- Directed by: Nina Grünfeld
- Written by: Nina Grünfeld
- Produced by: Nina Grünfeld
- Cinematography: Torstein Nodland Hilde Malme
- Edited by: Svein Olav Sandem
- Music by: Gaute Storaas
- Distributed by: Euforia Film
- Release date: September 24, 2015;
- Running time: 66 minutes
- Country: Norway
- Language: Norwegian
- Budget: NOK 4.6 million

= Ninas barn =

Ninas barn (Nina's Children) is a 2015 documentary film about the Jewish Children's Home in Oslo during the Second World War. The film was written and directed by Nina Grünfeld, and it was produced by her company Gründer Film. A book containing the story was also written by Espen Holm and Nina Grünfeld, and it was published by Kagge Forlag in 2015.

==Story==
The Jewish Children's Home was located on Holtegata in the Homansbyen neighborhood of Oslo. A group of Austrian Jewish children had been invited by Nansen Relief to Norway for a summer camp, and they arrived in the summer of 1938. While they were staying in Norway, the situation for Jews in Austria became increasingly difficult, and the parents were offered to let the children stay in Norway. Fourteen children remained in Norway. The German-Russian child psychologist Nina Hasvoll (1910–1999) was persuaded to start an orphanage where the refugee children could be cared for. When the German occupation authorities began arresting Jewish residents in the fall of 1942, the orphanage manager received a tip that the children she was responsible for were in great danger. They had to be smuggled out of the country and into Sweden. She received help from a number of people to carry out the rescue operation. All fourteen children at the orphanage were rescued and transferred to Sweden.

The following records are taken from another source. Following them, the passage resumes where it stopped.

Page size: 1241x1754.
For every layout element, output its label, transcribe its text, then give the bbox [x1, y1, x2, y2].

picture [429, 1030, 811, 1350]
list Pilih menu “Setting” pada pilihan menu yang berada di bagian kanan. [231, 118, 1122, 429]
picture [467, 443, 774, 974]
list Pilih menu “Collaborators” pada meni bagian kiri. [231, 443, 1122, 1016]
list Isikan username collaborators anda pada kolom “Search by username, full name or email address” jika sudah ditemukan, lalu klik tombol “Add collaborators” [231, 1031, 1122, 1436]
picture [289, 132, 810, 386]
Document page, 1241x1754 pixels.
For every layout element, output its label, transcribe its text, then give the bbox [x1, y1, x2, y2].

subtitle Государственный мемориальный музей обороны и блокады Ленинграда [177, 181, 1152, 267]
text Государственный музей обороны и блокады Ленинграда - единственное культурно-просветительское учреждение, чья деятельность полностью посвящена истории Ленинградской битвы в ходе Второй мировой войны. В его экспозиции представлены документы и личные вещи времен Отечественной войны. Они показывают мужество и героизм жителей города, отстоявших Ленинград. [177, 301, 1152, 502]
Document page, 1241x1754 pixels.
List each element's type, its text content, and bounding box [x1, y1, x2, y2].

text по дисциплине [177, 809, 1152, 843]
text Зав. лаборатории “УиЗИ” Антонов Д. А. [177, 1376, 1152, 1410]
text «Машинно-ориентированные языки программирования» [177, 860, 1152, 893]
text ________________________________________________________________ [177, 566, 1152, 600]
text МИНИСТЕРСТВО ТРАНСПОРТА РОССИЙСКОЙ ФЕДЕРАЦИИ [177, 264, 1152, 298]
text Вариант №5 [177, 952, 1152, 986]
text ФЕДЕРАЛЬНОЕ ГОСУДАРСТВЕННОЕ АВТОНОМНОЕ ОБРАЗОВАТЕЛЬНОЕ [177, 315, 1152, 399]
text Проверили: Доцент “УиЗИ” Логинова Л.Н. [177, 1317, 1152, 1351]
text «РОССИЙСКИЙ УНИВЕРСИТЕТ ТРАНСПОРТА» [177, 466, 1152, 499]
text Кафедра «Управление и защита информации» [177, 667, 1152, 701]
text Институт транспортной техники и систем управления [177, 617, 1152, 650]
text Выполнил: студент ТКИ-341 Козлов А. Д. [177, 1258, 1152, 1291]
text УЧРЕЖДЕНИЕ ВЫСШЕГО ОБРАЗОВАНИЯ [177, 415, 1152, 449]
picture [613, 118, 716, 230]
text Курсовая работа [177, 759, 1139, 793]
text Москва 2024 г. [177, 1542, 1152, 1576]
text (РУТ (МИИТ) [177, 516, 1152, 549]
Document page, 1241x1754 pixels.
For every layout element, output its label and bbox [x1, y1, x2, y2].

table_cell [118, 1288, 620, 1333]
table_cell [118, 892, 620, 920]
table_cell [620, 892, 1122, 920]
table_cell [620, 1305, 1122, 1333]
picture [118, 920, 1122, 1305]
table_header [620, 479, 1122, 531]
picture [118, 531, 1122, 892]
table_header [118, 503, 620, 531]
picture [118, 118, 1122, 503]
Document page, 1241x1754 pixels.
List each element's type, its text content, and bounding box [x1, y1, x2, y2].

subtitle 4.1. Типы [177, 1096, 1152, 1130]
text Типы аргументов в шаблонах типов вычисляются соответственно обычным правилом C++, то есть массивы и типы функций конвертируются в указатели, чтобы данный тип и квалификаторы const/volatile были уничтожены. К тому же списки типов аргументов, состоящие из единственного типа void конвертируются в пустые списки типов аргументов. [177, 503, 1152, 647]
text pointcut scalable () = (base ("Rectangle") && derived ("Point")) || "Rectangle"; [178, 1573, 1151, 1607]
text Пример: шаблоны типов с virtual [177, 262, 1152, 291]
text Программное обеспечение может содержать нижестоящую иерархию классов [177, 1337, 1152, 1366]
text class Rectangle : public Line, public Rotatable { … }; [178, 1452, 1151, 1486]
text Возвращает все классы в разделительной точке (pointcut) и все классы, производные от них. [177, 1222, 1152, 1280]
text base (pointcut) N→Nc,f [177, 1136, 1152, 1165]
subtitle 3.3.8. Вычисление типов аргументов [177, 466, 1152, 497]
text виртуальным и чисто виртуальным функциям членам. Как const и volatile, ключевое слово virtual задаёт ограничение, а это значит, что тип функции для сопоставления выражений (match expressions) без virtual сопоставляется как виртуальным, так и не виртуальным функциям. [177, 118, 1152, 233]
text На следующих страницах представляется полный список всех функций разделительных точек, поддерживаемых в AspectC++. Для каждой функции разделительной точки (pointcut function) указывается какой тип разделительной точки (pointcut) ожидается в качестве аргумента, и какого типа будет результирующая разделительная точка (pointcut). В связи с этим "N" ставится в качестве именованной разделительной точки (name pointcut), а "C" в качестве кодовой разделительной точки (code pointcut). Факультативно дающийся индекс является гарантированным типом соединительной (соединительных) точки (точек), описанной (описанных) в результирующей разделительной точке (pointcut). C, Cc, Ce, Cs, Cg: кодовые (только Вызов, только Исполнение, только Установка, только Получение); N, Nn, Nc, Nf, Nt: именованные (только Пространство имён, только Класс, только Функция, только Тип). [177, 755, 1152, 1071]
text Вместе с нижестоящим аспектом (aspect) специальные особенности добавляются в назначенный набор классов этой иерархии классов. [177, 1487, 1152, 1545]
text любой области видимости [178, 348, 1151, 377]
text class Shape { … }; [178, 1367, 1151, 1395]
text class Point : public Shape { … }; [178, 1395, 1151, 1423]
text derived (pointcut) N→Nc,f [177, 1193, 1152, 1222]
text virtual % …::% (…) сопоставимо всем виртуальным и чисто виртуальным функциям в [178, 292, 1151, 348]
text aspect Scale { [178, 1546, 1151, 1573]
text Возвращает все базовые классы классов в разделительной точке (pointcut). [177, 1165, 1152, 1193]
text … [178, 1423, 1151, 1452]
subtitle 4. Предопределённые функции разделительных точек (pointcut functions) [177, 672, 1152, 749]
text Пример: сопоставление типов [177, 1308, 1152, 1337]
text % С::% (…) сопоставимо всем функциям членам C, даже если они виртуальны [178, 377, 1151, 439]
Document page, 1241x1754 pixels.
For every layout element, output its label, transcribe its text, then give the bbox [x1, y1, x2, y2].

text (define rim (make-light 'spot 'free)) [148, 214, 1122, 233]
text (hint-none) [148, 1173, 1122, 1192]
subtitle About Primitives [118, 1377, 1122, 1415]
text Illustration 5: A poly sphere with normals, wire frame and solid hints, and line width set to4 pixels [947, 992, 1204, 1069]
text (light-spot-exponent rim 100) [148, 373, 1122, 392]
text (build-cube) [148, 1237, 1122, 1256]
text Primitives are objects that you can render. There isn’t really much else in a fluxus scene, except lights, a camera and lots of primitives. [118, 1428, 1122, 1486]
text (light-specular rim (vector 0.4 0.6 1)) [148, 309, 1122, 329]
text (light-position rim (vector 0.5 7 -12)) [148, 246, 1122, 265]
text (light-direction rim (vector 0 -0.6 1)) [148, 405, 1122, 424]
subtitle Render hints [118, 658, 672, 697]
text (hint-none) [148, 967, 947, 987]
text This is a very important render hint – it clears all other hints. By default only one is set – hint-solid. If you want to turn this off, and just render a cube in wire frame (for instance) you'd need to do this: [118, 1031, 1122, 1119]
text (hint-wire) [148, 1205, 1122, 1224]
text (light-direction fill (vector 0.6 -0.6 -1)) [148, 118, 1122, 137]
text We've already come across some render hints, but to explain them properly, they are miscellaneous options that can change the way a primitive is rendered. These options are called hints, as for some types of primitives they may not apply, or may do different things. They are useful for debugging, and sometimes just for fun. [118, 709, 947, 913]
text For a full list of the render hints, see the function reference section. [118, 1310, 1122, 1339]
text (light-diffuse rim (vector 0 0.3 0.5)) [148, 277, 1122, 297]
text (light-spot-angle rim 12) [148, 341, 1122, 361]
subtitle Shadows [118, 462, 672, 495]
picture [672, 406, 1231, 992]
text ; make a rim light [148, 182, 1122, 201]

Seven of those that helped bring the children to safety were honored in 2006 by being named Righteous Among the Nations. These seven were Sigrid Helliesen Lund, Gerda Tanberg, Martin Solvang, Ola Rauken, Ola Breisjøberget, Nina Hasvoll, and Nic Waal. Filmmaker Nina Grünfeld's father, the psychiatrist Berthold Grünfeld, was one of the refugee children saved in this operation. In gratitude to Nina Hasvoll, he later named his daughter after her.